-- Exercise brief --
How many lines in the records below contain the word "humidity"? Reply with the number alone.

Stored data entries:
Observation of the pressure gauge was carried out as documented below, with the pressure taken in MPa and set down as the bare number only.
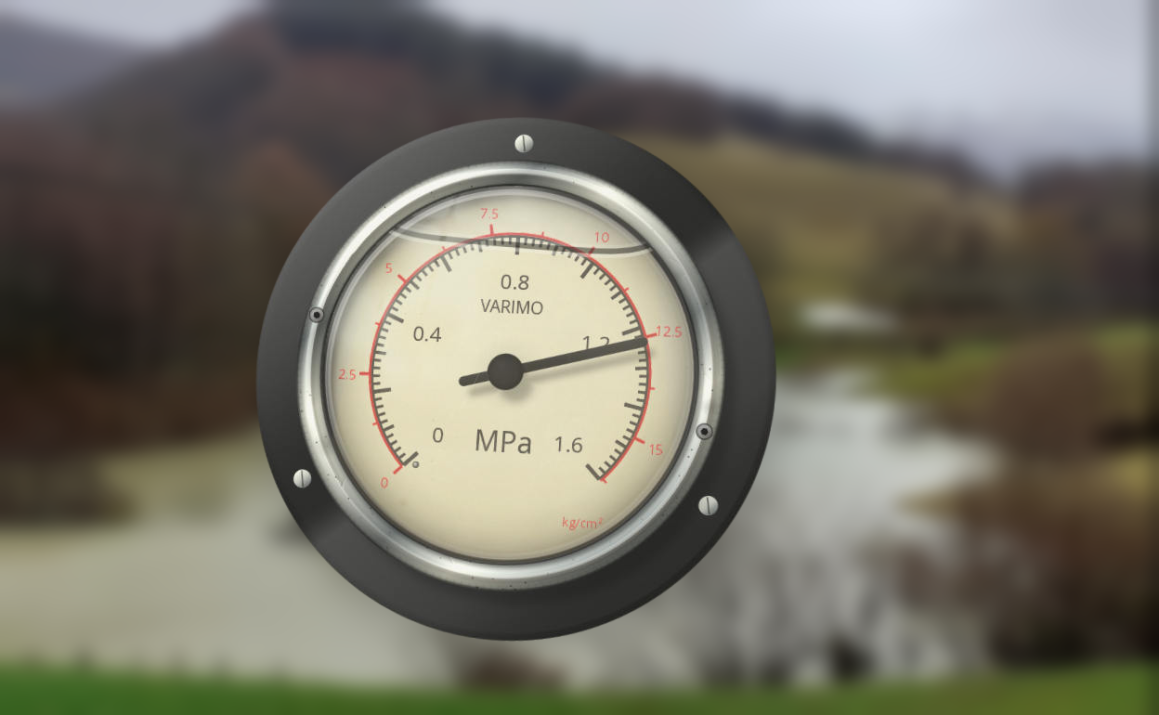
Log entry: 1.24
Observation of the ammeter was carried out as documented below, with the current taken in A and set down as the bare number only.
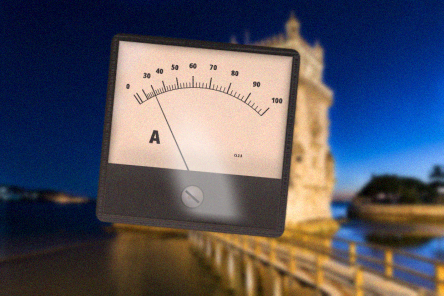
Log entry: 30
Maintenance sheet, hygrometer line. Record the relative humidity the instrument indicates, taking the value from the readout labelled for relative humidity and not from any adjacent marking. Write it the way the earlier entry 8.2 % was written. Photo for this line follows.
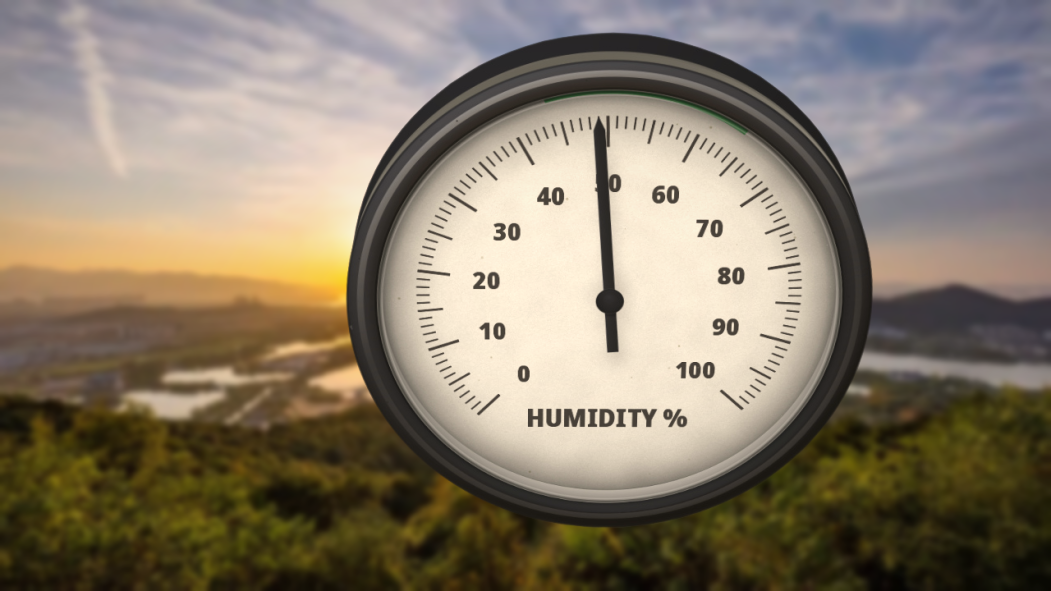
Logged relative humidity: 49 %
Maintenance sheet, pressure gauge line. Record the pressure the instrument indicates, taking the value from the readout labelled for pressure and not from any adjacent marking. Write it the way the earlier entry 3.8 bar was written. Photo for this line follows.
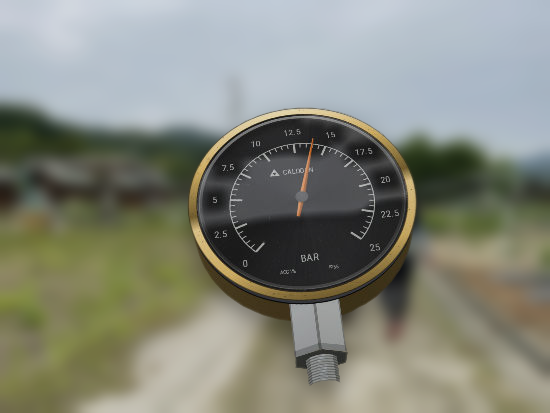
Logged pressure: 14 bar
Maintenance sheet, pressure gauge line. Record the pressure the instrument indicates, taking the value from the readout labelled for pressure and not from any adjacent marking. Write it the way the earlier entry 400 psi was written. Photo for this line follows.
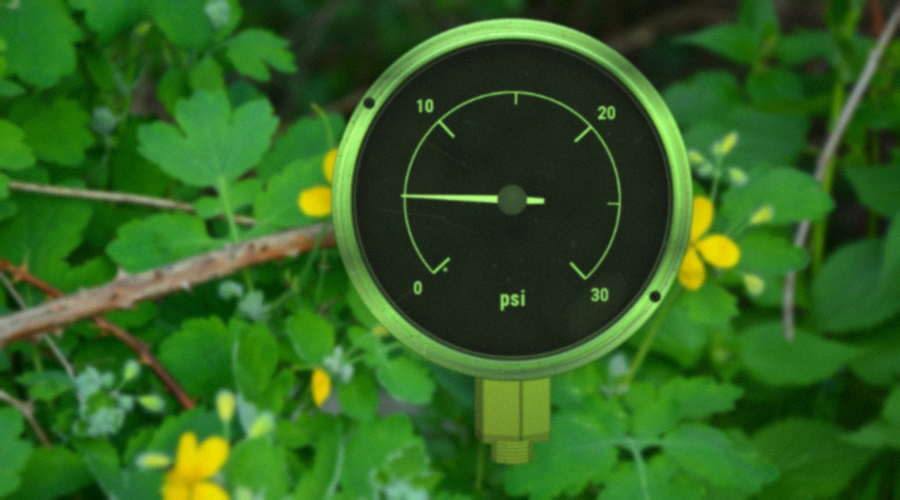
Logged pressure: 5 psi
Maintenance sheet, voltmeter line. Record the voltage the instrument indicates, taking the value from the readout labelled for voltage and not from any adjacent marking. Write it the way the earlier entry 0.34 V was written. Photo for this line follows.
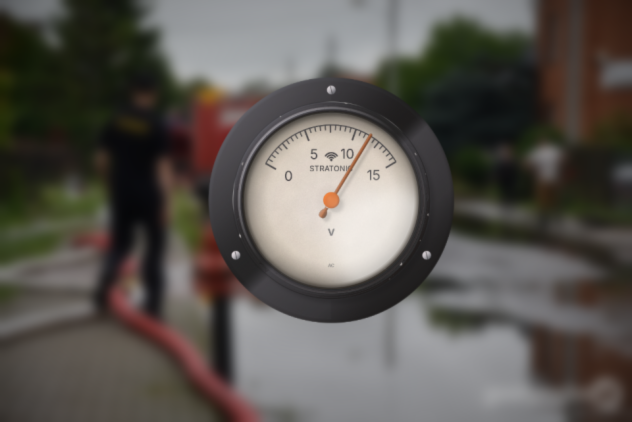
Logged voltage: 11.5 V
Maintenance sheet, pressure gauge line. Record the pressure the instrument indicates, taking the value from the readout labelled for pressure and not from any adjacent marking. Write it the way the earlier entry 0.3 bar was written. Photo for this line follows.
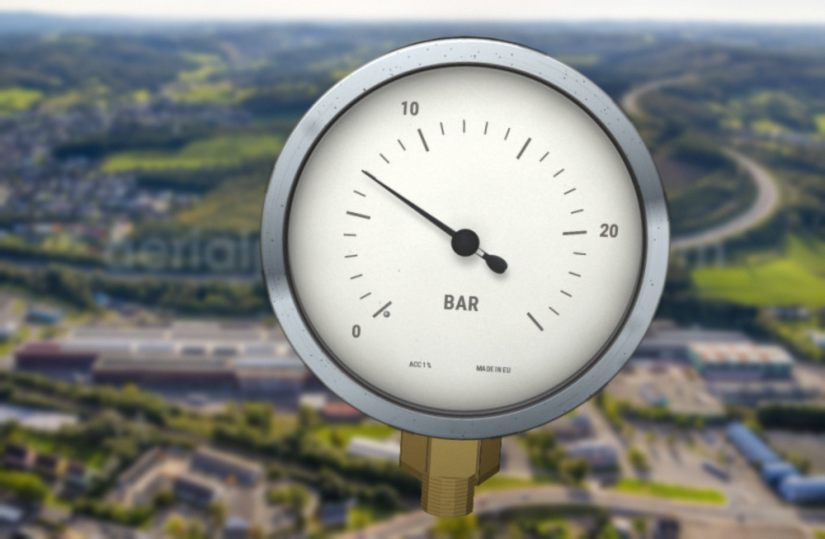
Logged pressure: 7 bar
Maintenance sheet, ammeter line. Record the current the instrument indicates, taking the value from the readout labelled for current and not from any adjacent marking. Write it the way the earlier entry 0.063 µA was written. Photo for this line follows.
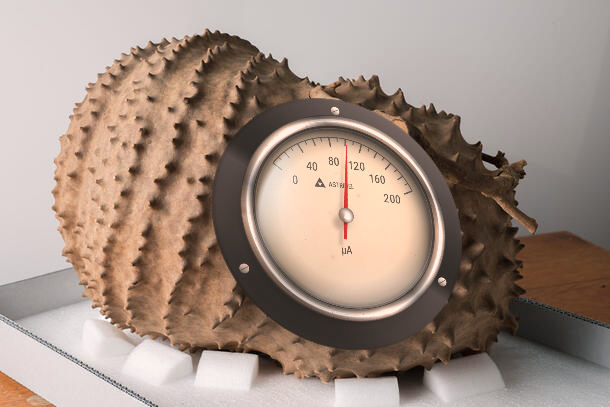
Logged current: 100 µA
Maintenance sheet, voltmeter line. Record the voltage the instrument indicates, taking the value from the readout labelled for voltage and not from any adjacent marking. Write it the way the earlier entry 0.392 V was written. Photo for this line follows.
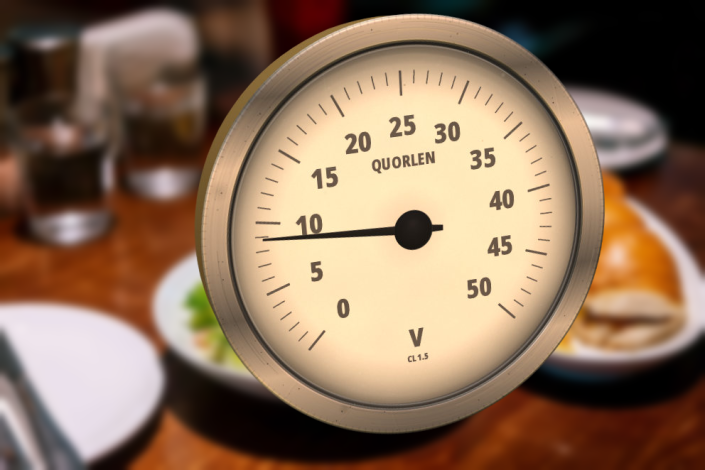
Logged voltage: 9 V
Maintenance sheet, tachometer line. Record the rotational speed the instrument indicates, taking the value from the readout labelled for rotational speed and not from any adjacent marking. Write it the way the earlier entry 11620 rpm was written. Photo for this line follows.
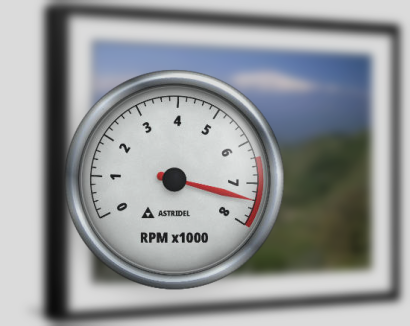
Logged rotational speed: 7400 rpm
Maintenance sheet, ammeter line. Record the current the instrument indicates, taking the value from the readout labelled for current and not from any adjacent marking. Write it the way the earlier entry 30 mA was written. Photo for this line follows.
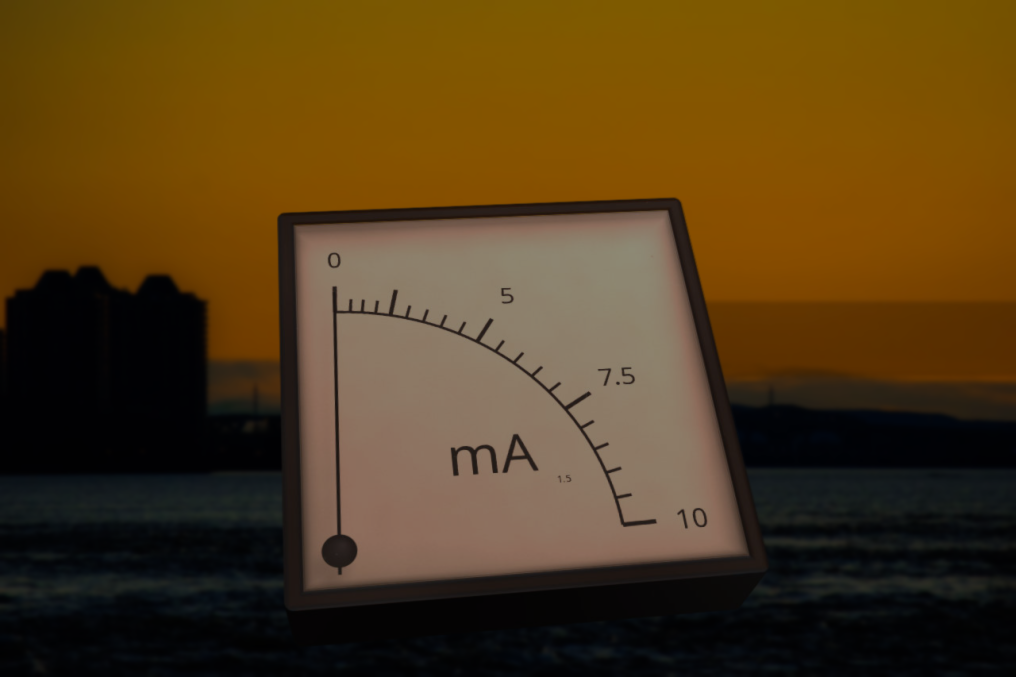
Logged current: 0 mA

-- Expected output --
2